Spidering Tab

Retrieve files by following links is an important setting that tells how you want the links to be followed. Links can either be followed in a breadth first manner or a depth first manner.

Beginner tip: Depth first is usually faster, but may miss a few pages. Breadth first is usually slower, storing more links in the 'todo' queue of links at any given moment. If you are using depth first, and you notice some expected pages are missing from the output, switch to breadth first.

Progress message detail level is the number of messages that are shown by the parser as it spiders a channel. Set to minimum for almost no messages, medium for errors only, or to maximum for all possible messages. Maximum is useful for debugging malformed HTML or finding a possible parser bug.

Power user tip: If using a progress dialog instead of a console window to watch progress, in the 'minimum' mode, the progress dialog has zero messages, whereas the console window will show any error messages. There is a technical reason for this (you can read the sourcecode of the progress dialog class heirarchy if you want the details).

Truncate URLs displayed in the progress window to [] letters allows you to truncate the length of displayed URL of files as displayed in the progress dialog/console window. Truncation replaces the middle part of the displayed URL as a series of dots. For example, a truncated URL might be displayed as: Processing http://www.businessweek.com/technology/cont....5047.html This truncation only affects the display of the progress information, it doesn't change any of the actual spidering.

Specify a referrer URL allows a 'referrer' string to be sent to the server when accessing the start page of the channel. The 'referrer' is the URL of page that was page that was downloaded before the start page was downloaded.
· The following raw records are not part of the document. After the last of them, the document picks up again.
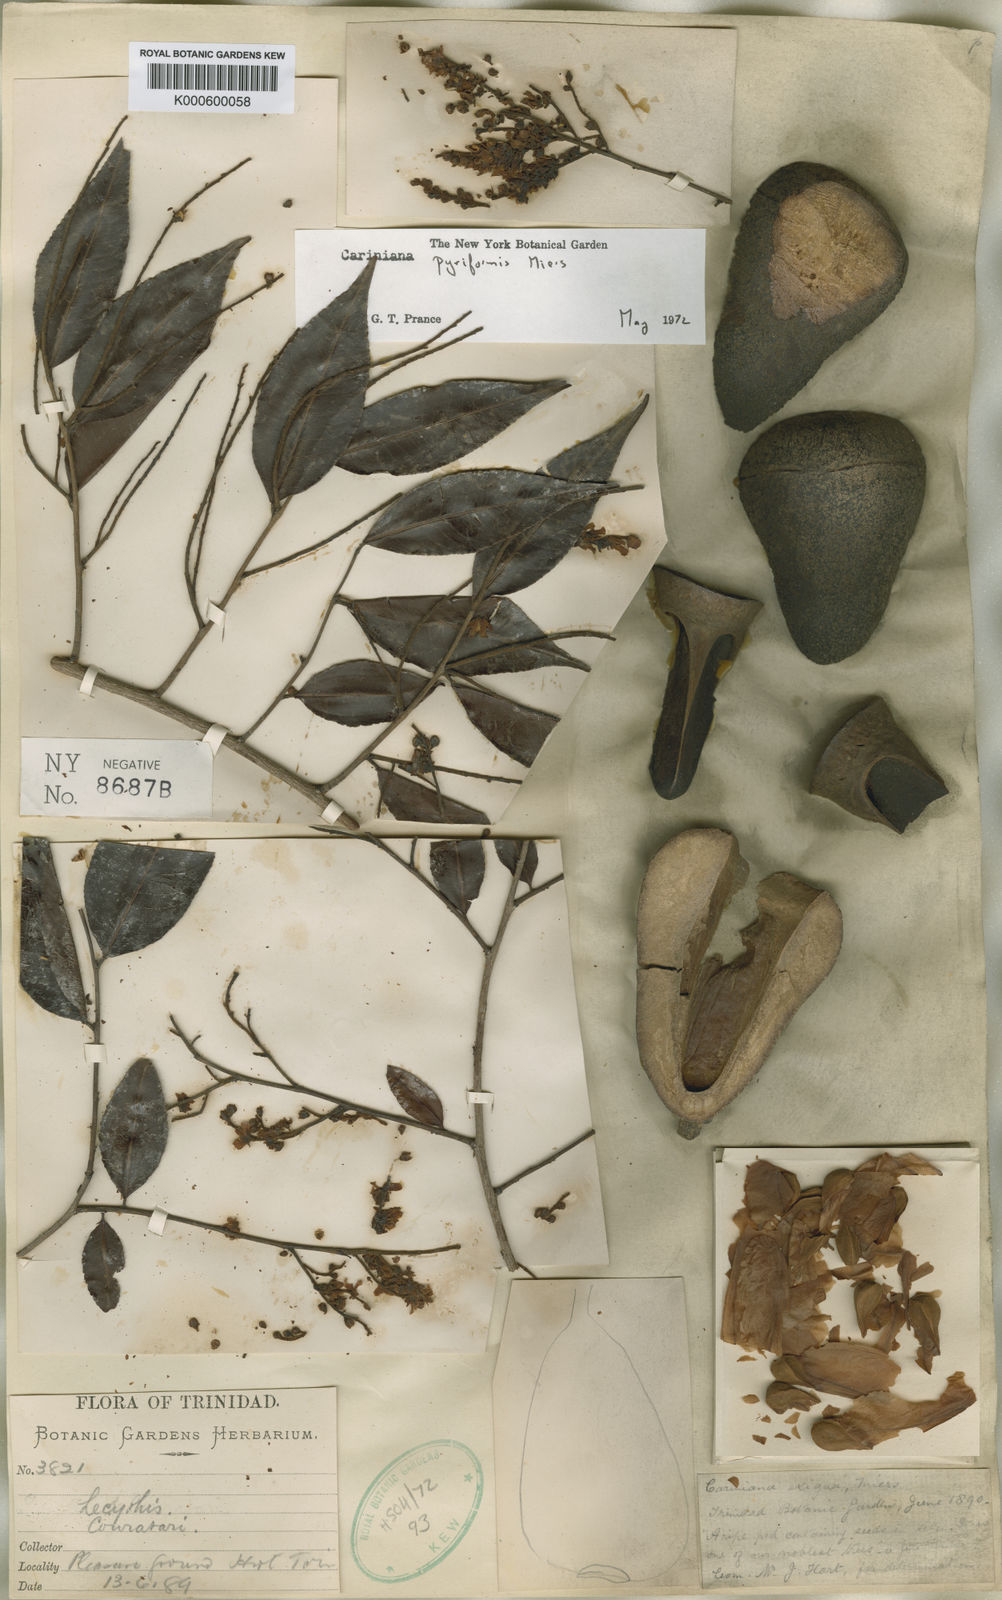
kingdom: Plantae
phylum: Tracheophyta
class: Magnoliopsida
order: Ericales
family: Lecythidaceae
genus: Cariniana
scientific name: Cariniana pyriformis
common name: Colombian mahogany
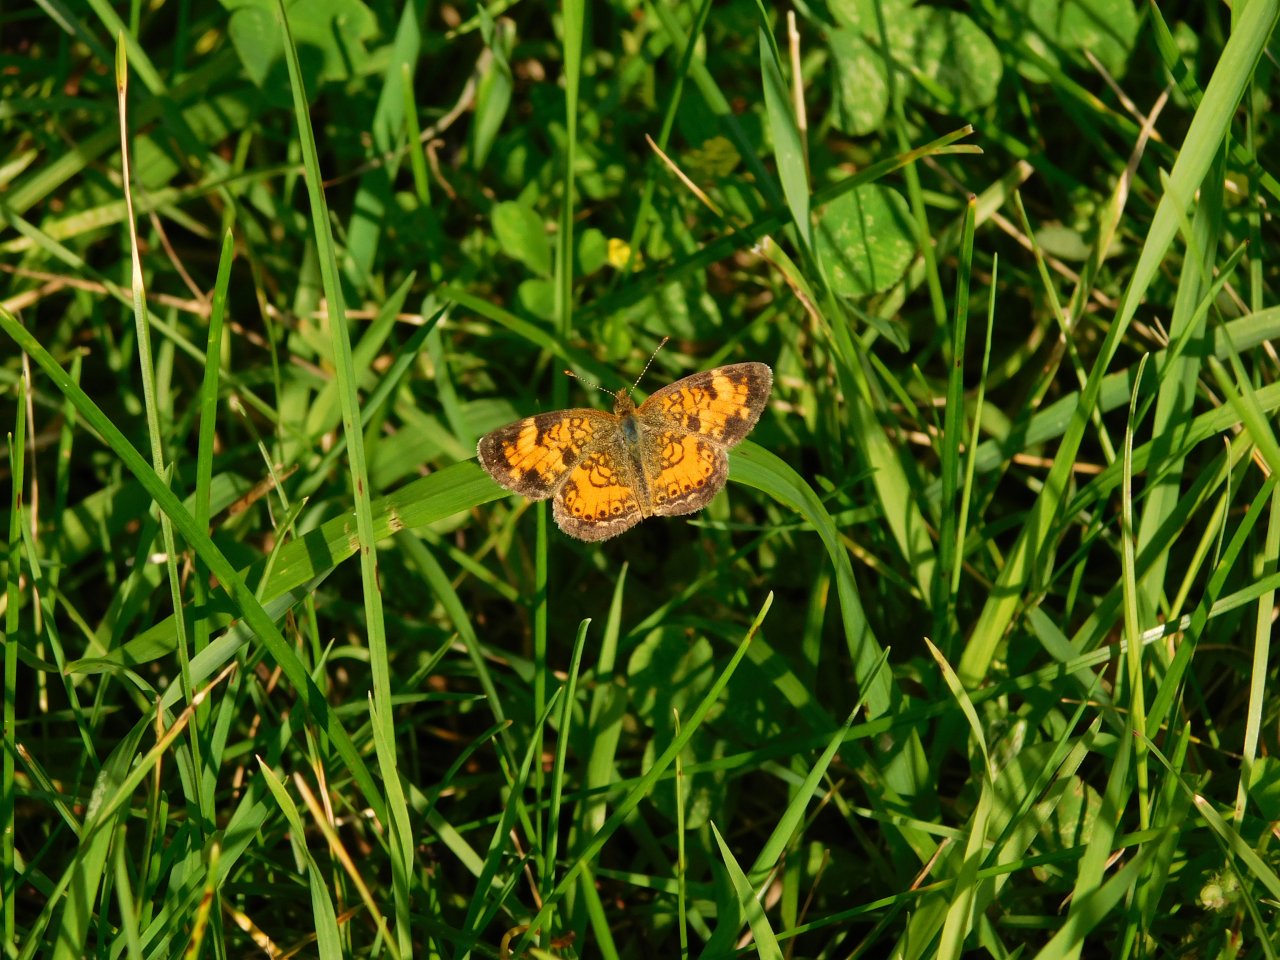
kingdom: Animalia
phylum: Arthropoda
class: Insecta
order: Lepidoptera
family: Nymphalidae
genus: Phyciodes
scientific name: Phyciodes tharos
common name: Northern Crescent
When retrieving files from this channel's web server, identify as: specifies what 'user-agent' the spider identifies itself as, when it requests the files to download. The 'user-agent' is often used by webmasters to decide what page should be delivered, so that it may look best on a certain type of browser. You can either select This browser type and choose one of the listed browsers, or you can select This custom user-agent string and enter a string into the text control.

Power user tip: Strings for 'user-agent' are usually of the format Mozilla/3.0 (compatible; Plucker 1.2) but they can be anything at all.

Execute a command before spidering this channel executes the specified operating system command immediately before this channel starts its spider.

Execute a command after plucking channel executes the specified operating system command immediately after this channel has completed its spider.

Power user tip: These are 'synchronous executions'. That is, the program flow of Plucker Desktop is halted until the applications called by these commands have terminated. This gives the command time to finish whatever it needs to do.